What that show gets right is the melancholy of living with an affliction. Bruce Banner (in the TV show David) is a smart and in most ways down-to-earth man. It’s only when he is pushed to the brink that the Hulk comes in to smash. Because of Banner’s inability to control his rage he purposefully rejects stability and becomes a lone drifter. In another world he would be a respected scientist but in this world he is hunted and spurned.

In retrospect there may be something to the mind of a youngster which looks at uncontrollable rage and society’s need to repress it and finds communion with Bruce’s situation. What I personal enjoy about the character, however, is the lone drifter style. The fact that this inability to control rage and rejection by society forces Banner to never fully reach stability. He wanders town to town relying on the help and hospitality of others. I don’t practice what I preach but I feel most at home when I’m away from home. Travel and those who seek it — especially in its extreme form as a nomad have always attracted me.

The drifter senario may be ultimately indicative of the 70s, when people were more free -wheeling and likely to trust. I remember hearing stories growing up of people hitch-hiking from one place to the other.
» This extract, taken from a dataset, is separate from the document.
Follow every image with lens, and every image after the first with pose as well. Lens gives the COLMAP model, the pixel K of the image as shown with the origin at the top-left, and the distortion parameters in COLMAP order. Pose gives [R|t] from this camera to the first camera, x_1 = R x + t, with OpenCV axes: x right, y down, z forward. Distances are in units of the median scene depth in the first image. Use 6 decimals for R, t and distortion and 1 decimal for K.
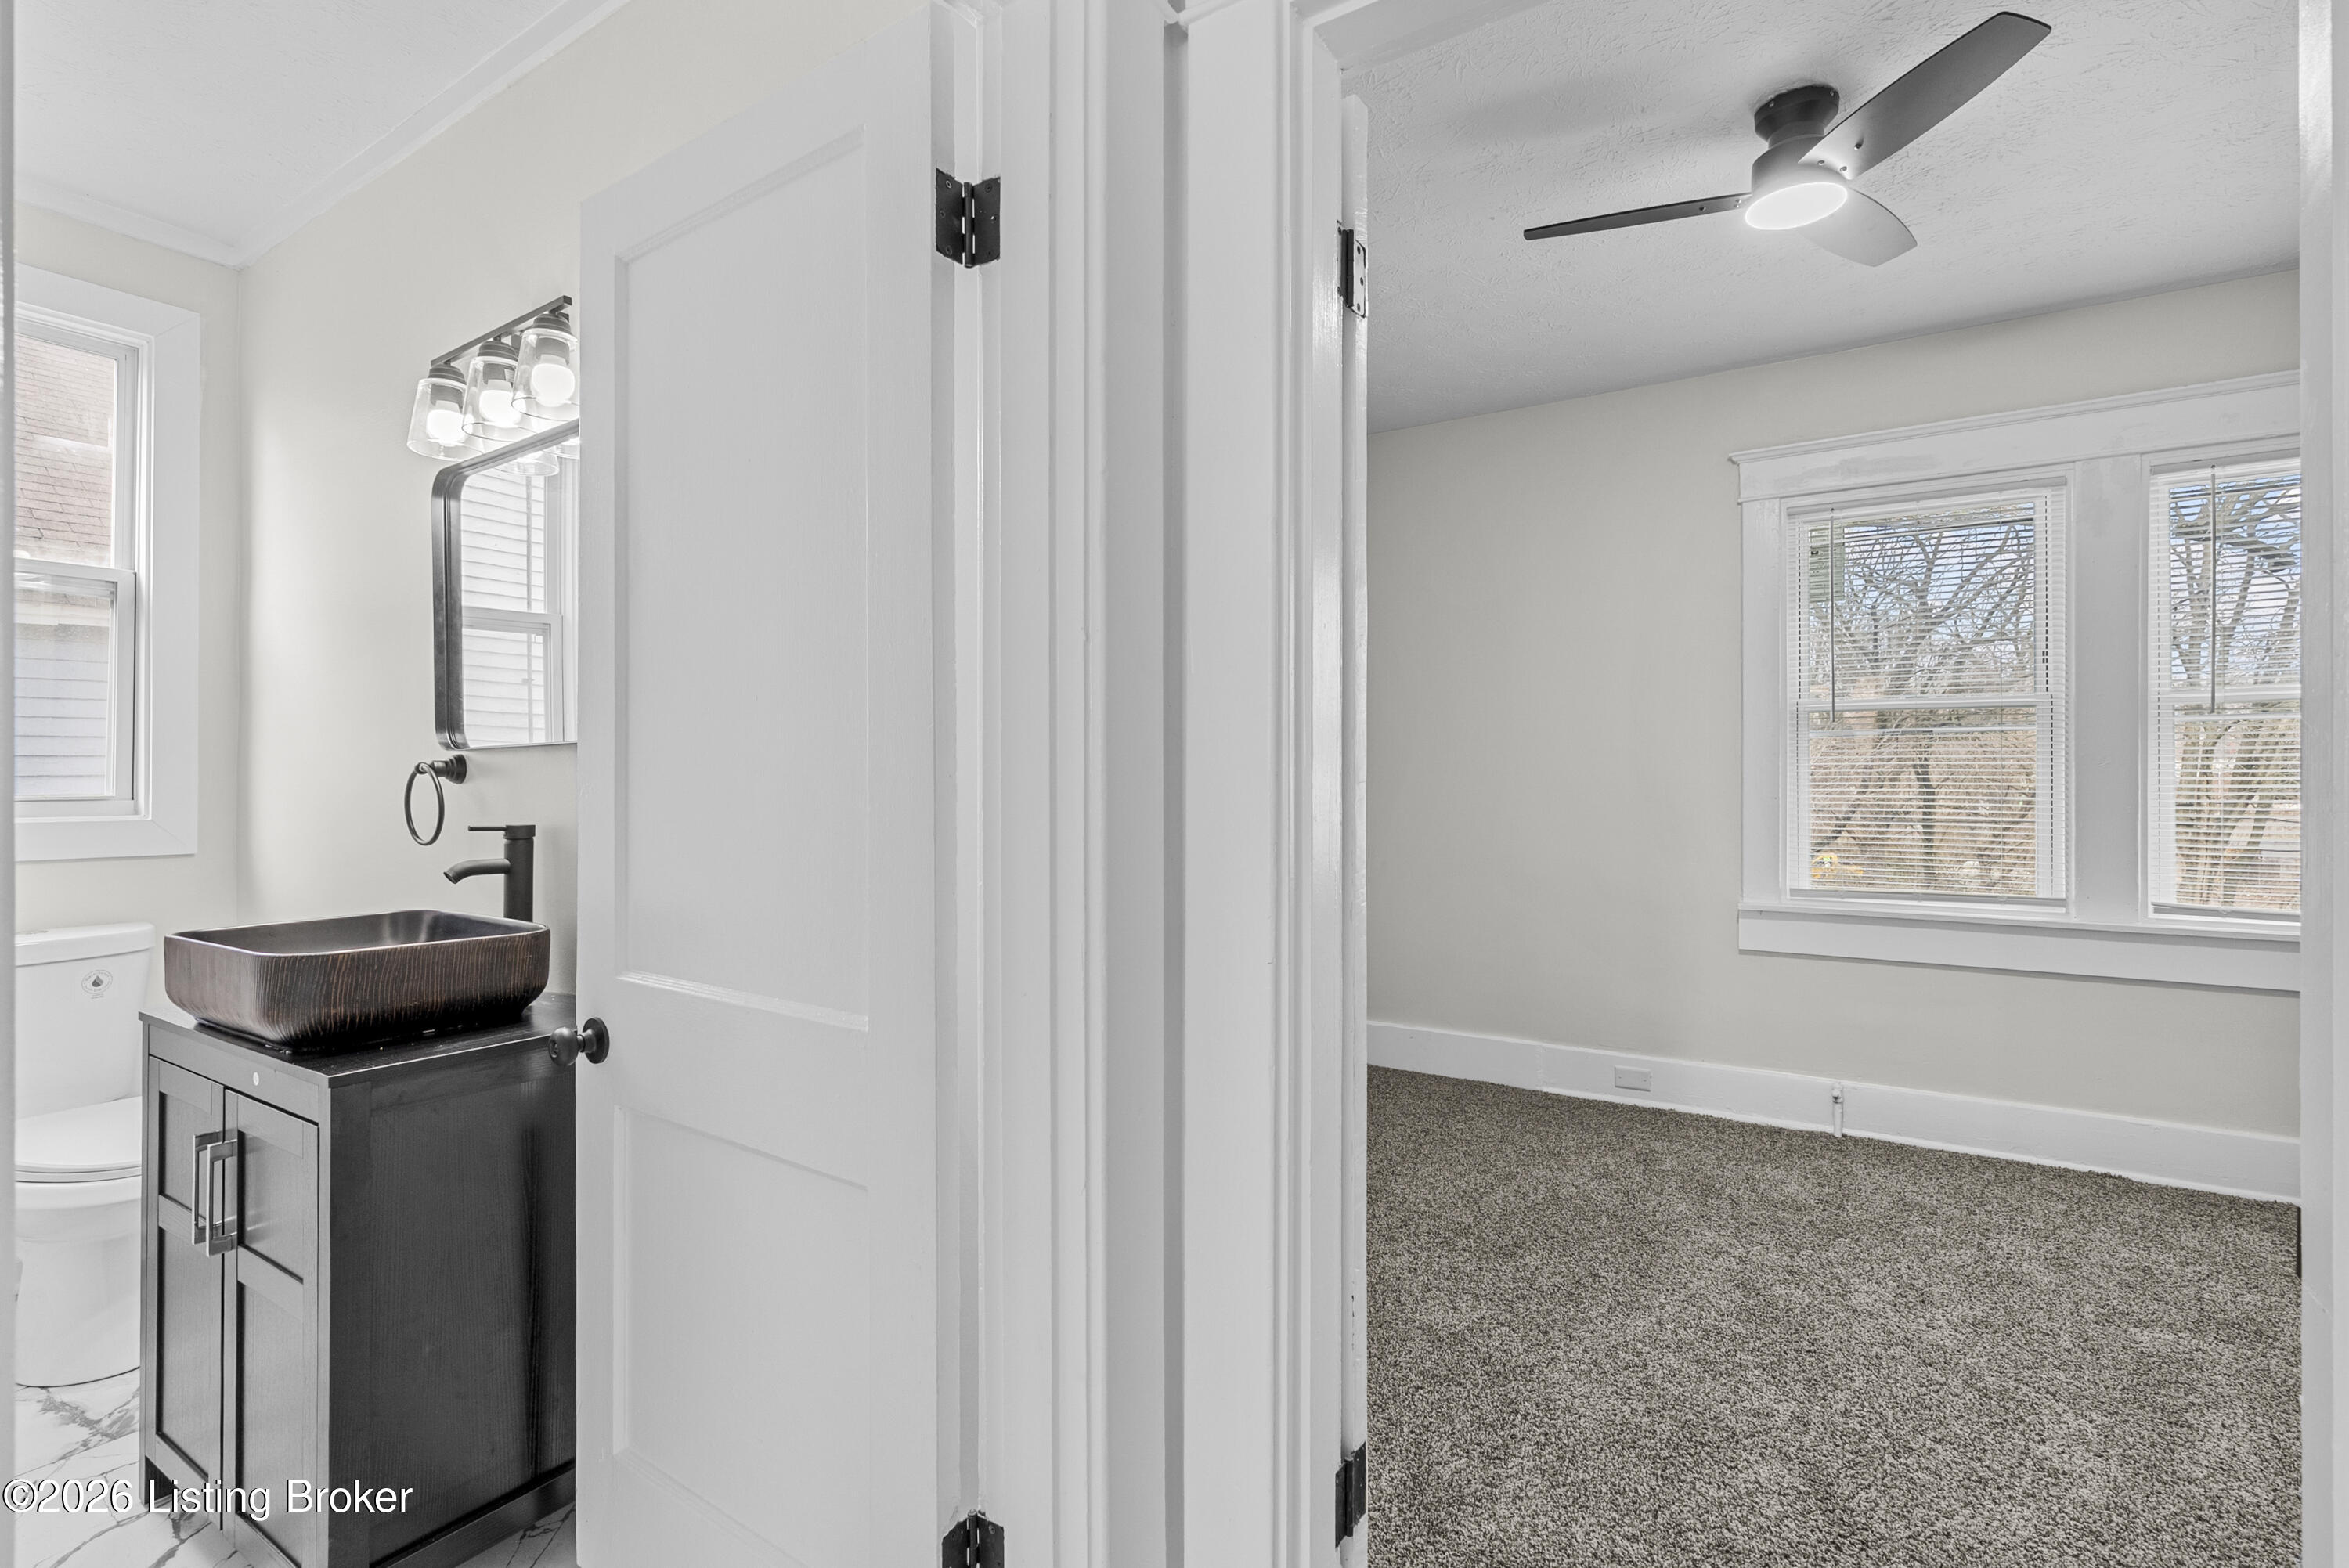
lens RADIAL K [[1097.7, 0, 1170.3], [0, 1097.7, 774.4], [0, 0, 1]] dist [-0.000995, 0.000267]
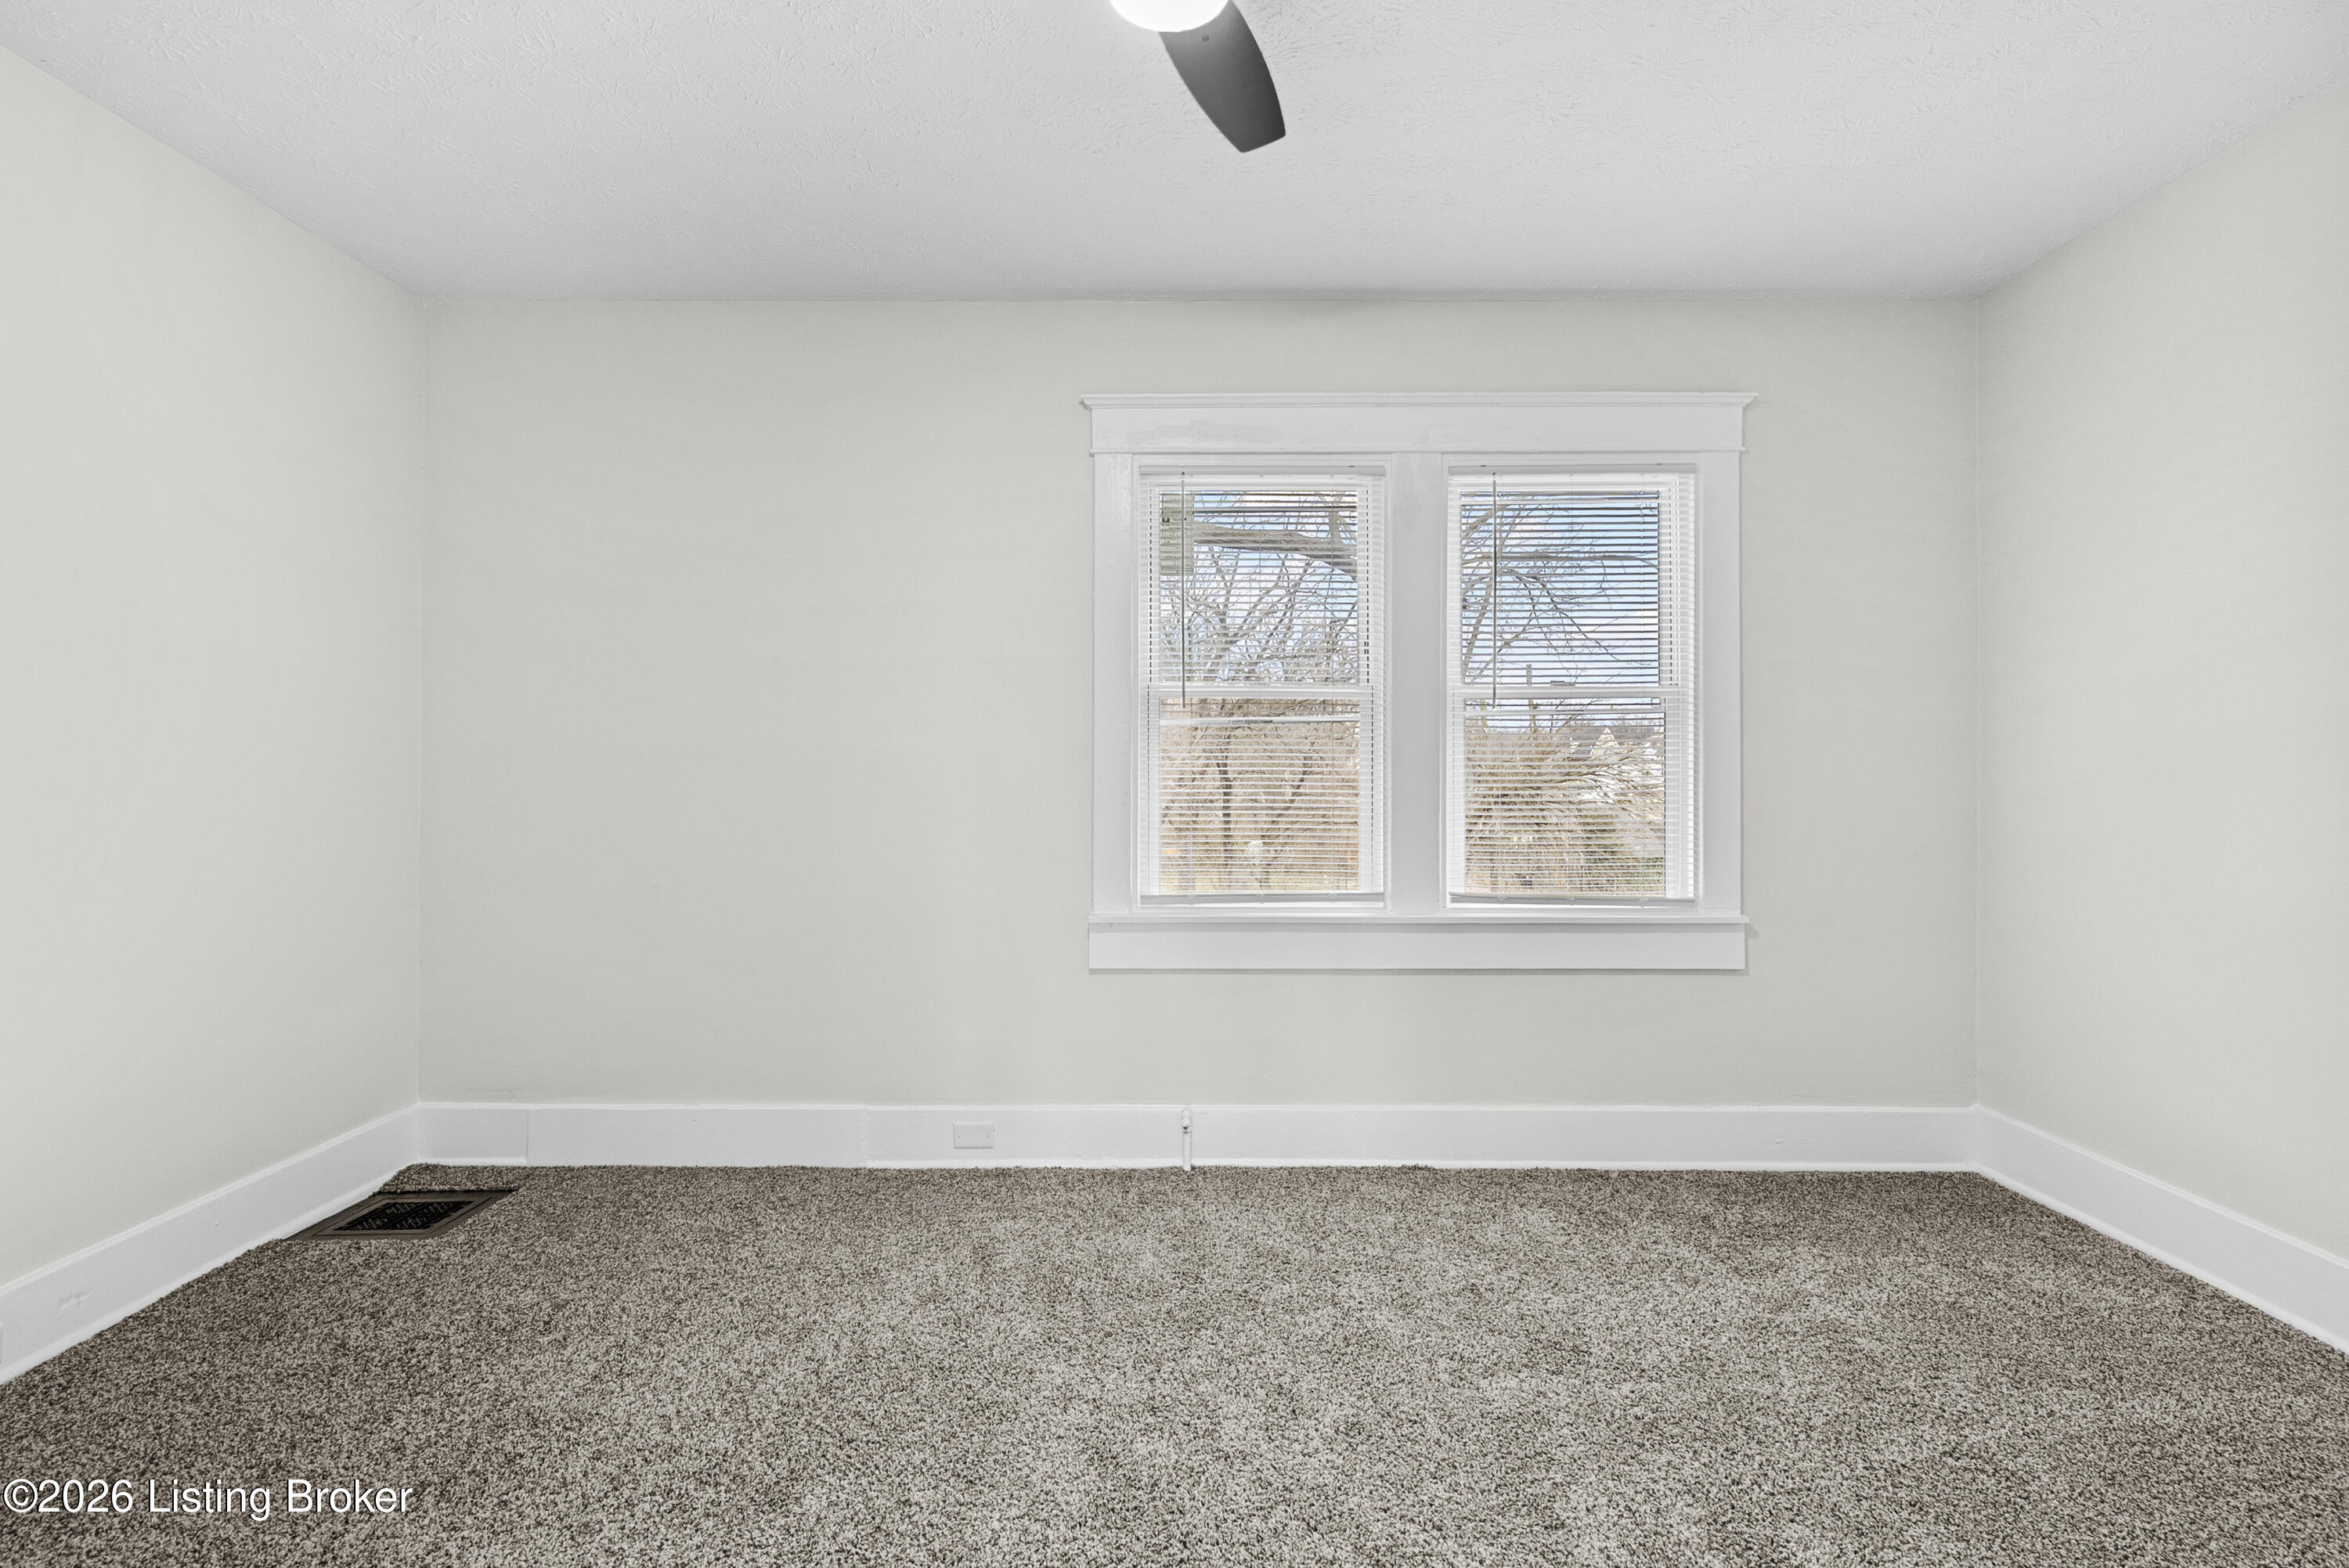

It’s not that it doesn’t happen now. But it’s more that it’s not prevalent or more aptly the heart just isn’t there. Society is much too jaded now for any one to think its a good idea or even possible to make it from place to place without a plan, without a focus and with little to no money. Yet this is precisely the premise of the Hulk. Banner hitch-hikes from town to town with no money expected to barter or get hired in odd-jobs. Mostly he relies on the hospitality of others and where the movie and T.V. show become appealing is in their passing glances at normal, mom and pop businesses who extend a hand sometimes job to Banner before the Hulk comes and forces him to move on.

There’s a Horatio Alger in there somewhere, taking odd jobs, having adventures and moving on. Placelessness to me is a relatable concept. The fact that it all pins on a secret just makes the stakes higher and the concept sadder. Given a choice Banner would probably give up his powers and seek a normal life. His affliction, however, is endemic. It makes the placelessness all the more despondent.

There is nowhere for me that this feeling of being constantly uprooted, feisty and rejected is better projected than in the theme from that show – something I posted about when I mentioned the SciFi Channel Marathon. This is again an area where the movie borrowed and rightfully so. While the character wanders from place to place we hear that same sad theme. It’s an ode to the lost and the broken-hearted and in the Hulk pantheon a hint of the lurking underbelly – the rage within.